━━ SUPPLIED TEXT ━━

IMRA'S Weekly Commentary on Israel National Radio

Aaron Lerner - Arutz7 Radio - March 7, 2002

(Broadcast in English on Thursday nights at 10:00 PM on 98.7 FM and on 1539 AM throughout Israel.
Recording available on http://www.IsraelNationalNews.com and http://www.IsraelNationalRadio.com)

  1. Pollard petition
  2. Now more than ever is a time requiring national unity. And when I learned that MK Mickey Eitan succeeded in getting 110 MKs to sign the letter to President Bush urging Jonathan Pollard's release I must say that it brought tears to my eyes. What an unprecedented act of unity!

━━━

● PROBLEM SET
a) Decide whether each statement agrees with the radio commentary, answering yes or no and quoting the words that decide it: (i) The commentary airs in English on Thursday nights at 10:00 PM. (ii) MK Mickey Eitan got 120 MKs to sign the letter. (iii) The letter urging Jonathan Pollard's release was addressed to President Bush.
b) Carry on with the radio commentary from its final sentence, keeping its voice.

━━ EXTRACTED DATA ━━

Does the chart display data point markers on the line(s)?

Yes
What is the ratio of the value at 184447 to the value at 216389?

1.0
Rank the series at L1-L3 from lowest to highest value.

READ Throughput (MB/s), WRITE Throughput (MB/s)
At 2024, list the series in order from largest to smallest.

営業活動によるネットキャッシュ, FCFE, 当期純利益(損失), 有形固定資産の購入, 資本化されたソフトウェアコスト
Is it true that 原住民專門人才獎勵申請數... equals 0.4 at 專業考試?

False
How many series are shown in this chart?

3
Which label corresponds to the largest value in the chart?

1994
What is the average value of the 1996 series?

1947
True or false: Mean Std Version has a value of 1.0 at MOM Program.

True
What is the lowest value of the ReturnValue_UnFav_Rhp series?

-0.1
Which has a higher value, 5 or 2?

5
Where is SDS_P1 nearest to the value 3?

━━━

● ANSWER LIST
a)
(i) Yes: "Broadcast in English on Thursday nights at 10:00 PM"
(ii) No: "succeeded in getting 110 MKs to sign the letter"
(iii) Yes: "the letter to President Bush urging Jonathan Pollard's release"

b)
    Prime Minister Sharon presented the letter to President Bush when they met in Washington and the message of 110 MKs joining in this call has the potential to make the difference. I hope that Sharon is following up on this - pressing for a positive answer to the Knesset petition for the release of Jonathan Pollard NOW, as a gesture to Israel in these horrendous times. For if Sharon does not press for a response to the Knesset petition for the release of Pollard now at this time, the President and his advisors will understand the message: the Knesset petition was an empty gesture which Israel is not committed to. It means nothing, you can ignore it - which is exactly what Bush is doing now...

  3. #2 Colin Powell should know better
  4. US Secretary of State Colin L. Powell was a professional soldier for 35 years, during which time he held myriad command and staff positions and rose to the rank of 4-star General. His last assignment, from October 1, 1989 to September 30, 1993, was as the 12th Chairman of the Joint Chiefs of Staff, the highest military position in the Department of Defense. During this time, he oversaw 28 crises, including Operation Desert Storm in the 1991 Persian Gulf war.

    Colin Powell knows what an army can do when it wants to. How many hundreds, thousands, even tens of thousands an army can readily kill when it enjoys overwhelming supremacy in the field.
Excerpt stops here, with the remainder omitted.